Since the supercollider debacle particle physicists have set their sights a little lower, but even comparatively modest projects can be quite breathtakingly costly when compared with, well, almost anything. A proposed neutrino observatory at the old Homestake Mine in Lead, South Dakota, would cost $500 million to build-this in a mine that is already dug-before you even look at the annual running costs. There would also be $281 million of “general conversion costs.” A particle accelerator at Fermilab in Illinois, meanwhile, cost $260 million merely to refit.
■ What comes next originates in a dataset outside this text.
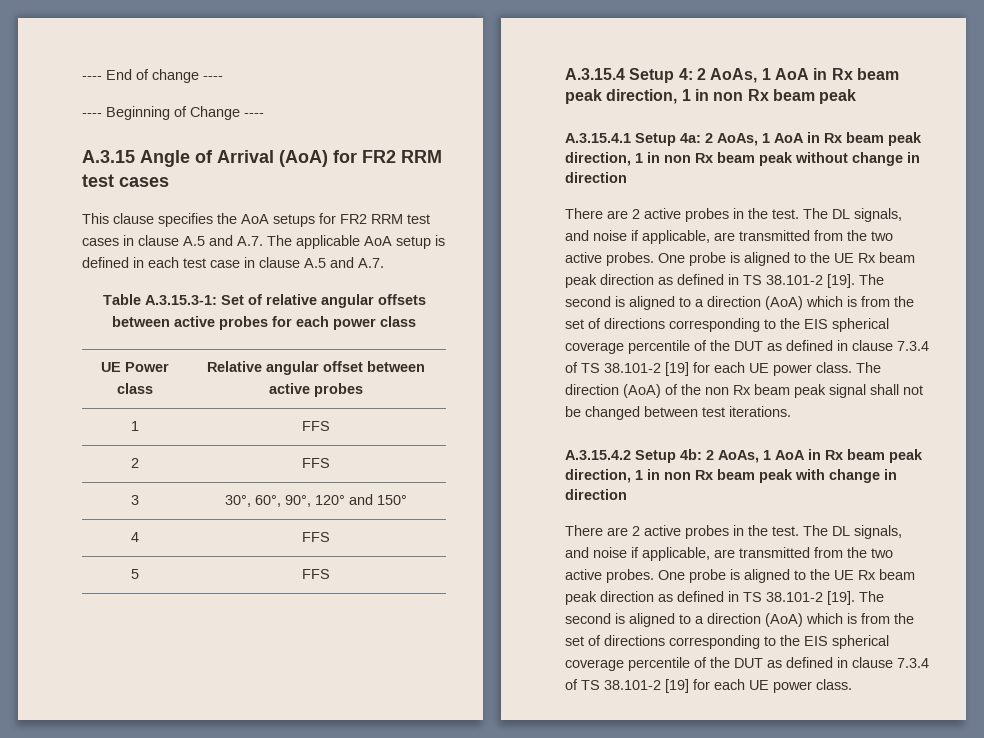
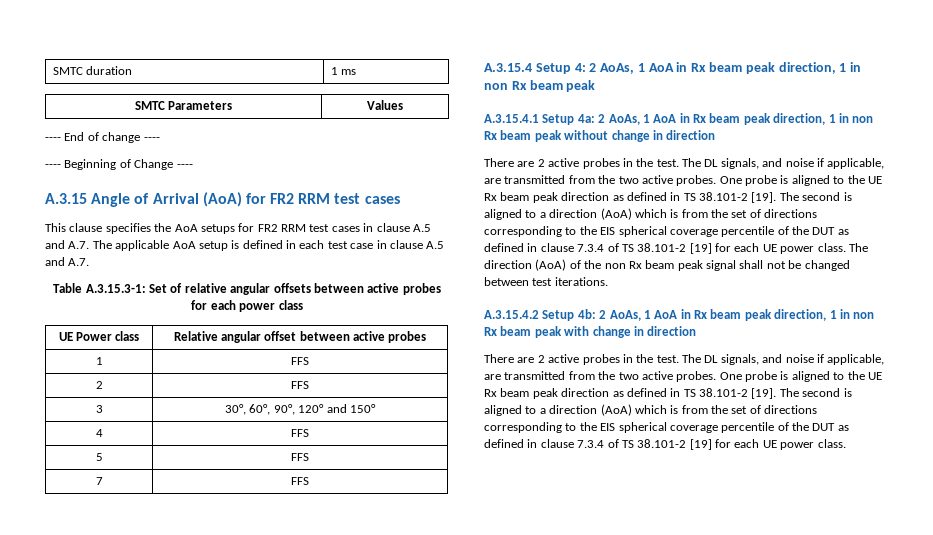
(82, 78) none -> [53,66,133,75] [331,67,357,75] [134,101,233,110] [367,100,403,110] SMTC duration | 1 ms // SMTC Parameters | Values //
(330, 574) none -> [95,477,103,485] [291,477,309,485] // 7 | FFS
Particle physics, in short, is a hugely expensive enterprise-but it is a productive one. Today the particle count is well over 150, with a further 100 or so suspected, but unfortunately, in the words of Richard Feynman, “it is very difficult to understand the relationships of all these particles, and what nature wants them for, or what the connections are from one to another.” Inevitably each time we manage to unlock a box, we find that there is another locked box inside. Some people think there are particles called tachyons, which can travel faster than the speed of light. Others long to find gravitons-the seat of gravity. At what point we reach the irreducible bottom is not easy to say. Carl Sagan in Cosmos raised the possibility that if you traveled downward into an electron, you might find that it contained a universe of its own, recalling all those science fiction stories of the fifties. “Within it, organized into the local equivalent of galaxies and smaller structures, are an immense number of other, much tinier elementary particles, which are themselves universes at the next level and so on forever-an infinite downward regression, universes within universes, endlessly. And upward as well.”